## [ABOUT THIS EXERCISE]
Convert the text lines from all the records below into a single numbered list, skipping any blank lines. Leave the pictures out of your answer.

═════ MATERIAL FOR THIS TASK

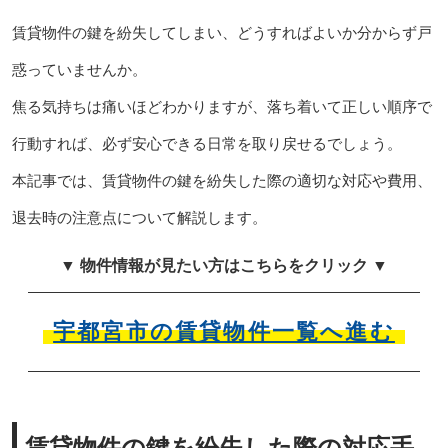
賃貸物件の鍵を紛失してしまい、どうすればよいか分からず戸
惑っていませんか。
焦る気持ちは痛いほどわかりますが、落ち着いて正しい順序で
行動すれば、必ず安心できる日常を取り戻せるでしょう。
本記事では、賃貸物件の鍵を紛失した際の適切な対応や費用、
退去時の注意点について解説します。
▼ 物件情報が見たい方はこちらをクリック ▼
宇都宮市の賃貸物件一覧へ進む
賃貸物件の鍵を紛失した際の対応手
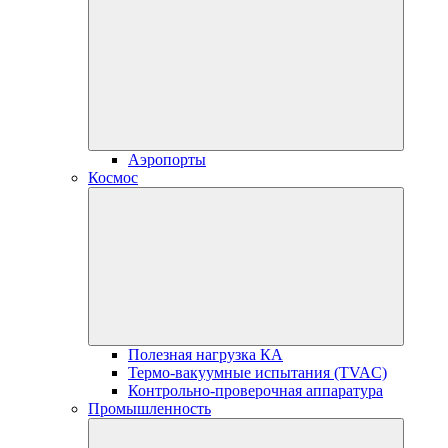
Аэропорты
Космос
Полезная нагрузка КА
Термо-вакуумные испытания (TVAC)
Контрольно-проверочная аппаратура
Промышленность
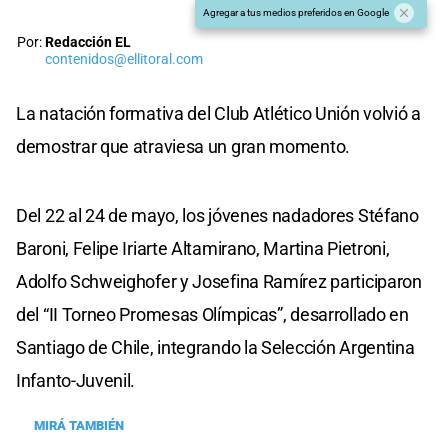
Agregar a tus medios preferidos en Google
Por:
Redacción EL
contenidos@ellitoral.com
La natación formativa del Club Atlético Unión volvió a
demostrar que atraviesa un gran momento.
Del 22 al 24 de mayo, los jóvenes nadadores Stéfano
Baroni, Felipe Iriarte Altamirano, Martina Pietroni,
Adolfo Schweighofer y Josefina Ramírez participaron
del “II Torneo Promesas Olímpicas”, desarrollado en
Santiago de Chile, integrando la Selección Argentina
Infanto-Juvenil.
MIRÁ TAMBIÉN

══════════

## [RESULT OF THE EXERCISE]
1. 賃貸物件の鍵を紛失してしまい、どうすればよいか分からず戸
2. 惑っていませんか。
3. 焦る気持ちは痛いほどわかりますが、落ち着いて正しい順序で
4. 行動すれば、必ず安心できる日常を取り戻せるでしょう。
5. 本記事では、賃貸物件の鍵を紛失した際の適切な対応や費用、
6. 退去時の注意点について解説します。
7. ▼ 物件情報が見たい方はこちらをクリック ▼
8. 宇都宮市の賃貸物件一覧へ進む
9. 賃貸物件の鍵を紛失した際の対応手
10. Аэропорты
11. Космос
12. Полезная нагрузка КА
13. Термо-вакуумные испытания (TVAC)
14. Контрольно-проверочная аппаратура
15. Промышленность
16. Agregar a tus medios preferidos en Google
17. Por:
18. Redacción EL
19. contenidos@ellitoral.com
20. La natación formativa del Club Atlético Unión volvió a
21. demostrar que atraviesa un gran momento.
22. Del 22 al 24 de mayo, los jóvenes nadadores Stéfano
23. Baroni, Felipe Iriarte Altamirano, Martina Pietroni,
24. Adolfo Schweighofer y Josefina Ramírez participaron
25. del “II Torneo Promesas Olímpicas”, desarrollado en
26. Santiago de Chile, integrando la Selección Argentina
27. Infanto-Juvenil.
28. MIRÁ TAMBIÉN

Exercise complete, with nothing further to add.